I decided I could not live like this for the rest of my life or I was going to be a miserable wife and mom.
It was a few days after my delivery that I realized why the night time got so incredibly hard for me. I would spike a fever every evening and I noticed my milk was coming in. Once I realized it was baby blues, my body and hormones trying to get back to normal, I felt a lot better knowing that I actually wasn’t going to cry every evening for the rest of my life. It gave me freedom to just cry it out for a few minutes than try to fight it. I would also sometimes go walk around Meijer for awhile while my husband kept the baby at home, being in a brightly lit store with lots of other people made me feel better.
Being cooped up in the house and having my husband or Facebook as my only source of social interaction was not going to help my baby blues. But luckily at the same time our church started a moms group. It was a life saver! They provided free child care, snacks, and even though it was every other week I began to live for those meetings and the freedom I felt getting out of the house for an hour and a half. I would recommend a moms group to any mom. Find a group that meets at a library or community center, and try to get out and interact face to face with other moms. I also read a lot and began journaling.
I would write down what I was grateful for that day. Even though it may have been a truly awful day, I could still look at that day and find something to be grateful for.
I thought I was super self-less before having my son and I found out really fast how untrue that actually was. I was no longer able to eat when I wanted to, use the bathroom when I wanted too, shower, sleep, or start dinner when I wanted too. I would think about a fun outing the three of us could do and it never failed–we would leave that event with two of us crying and my husband looking defeated.
Looking back now those times hold such a special place in my heart because I wish I could go back and just give my past self a hug. I would tell myself that the baby blues will pass quickly and to enjoy the newness of being a mom. I would tell her that those chores and outings can wait; this new baby is what is important right now and sometimes that means missing out on events or a perfectly clean house, but that ultimately, you’re not missing out.
You are just beginning this incredible new journey.

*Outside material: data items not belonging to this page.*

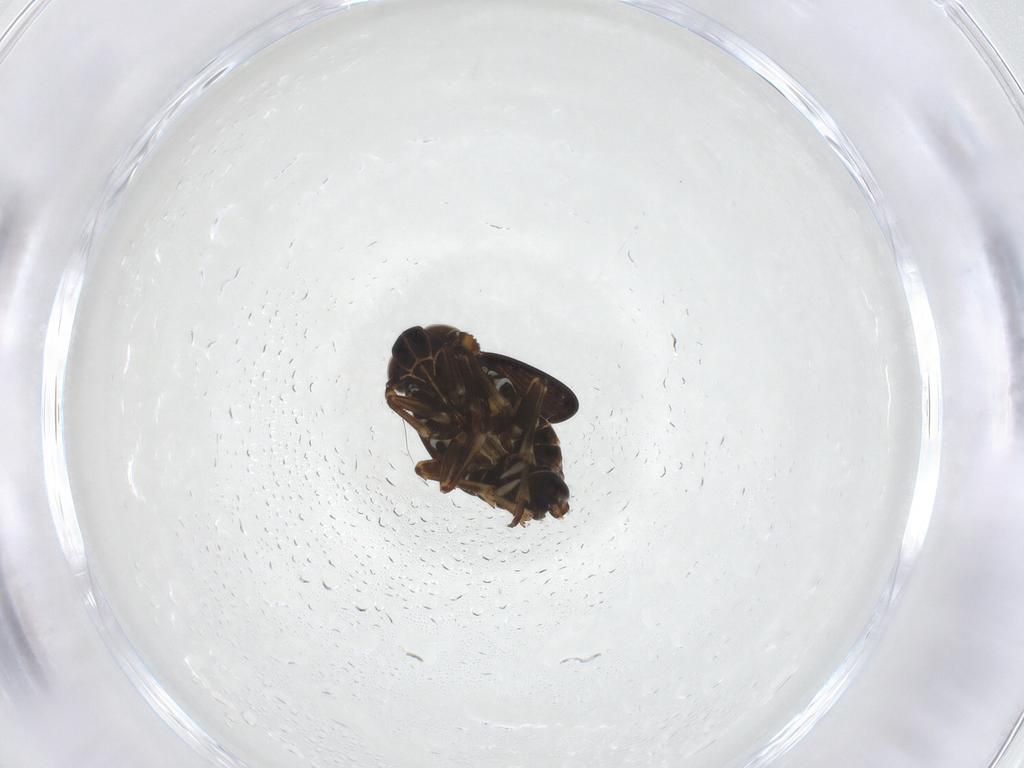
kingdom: Animalia
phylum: Arthropoda
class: Insecta
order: Hemiptera
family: Delphacidae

It is overwhelming, it is hard, and it is exhausting. But it is rewarding, and worth it. Slow down, learn as you go, and remember this is YOUR journey with YOUR kids. You are not supposed to be “that kids” mom, you are your kids mom, and that is entirely on purpose. Give yourself some grace, and for goodness sake, take care of you. You are the only mom they have and they need you to be best version you can be. So, go on a date, take a bath, or light a candle you enjoy. It doesn’t have to be extravagant things to make a difference. Use little moment’s everyday to do something for you, and it will help those baby blues go away, until they are just a distant memory of a very tired life you once knew.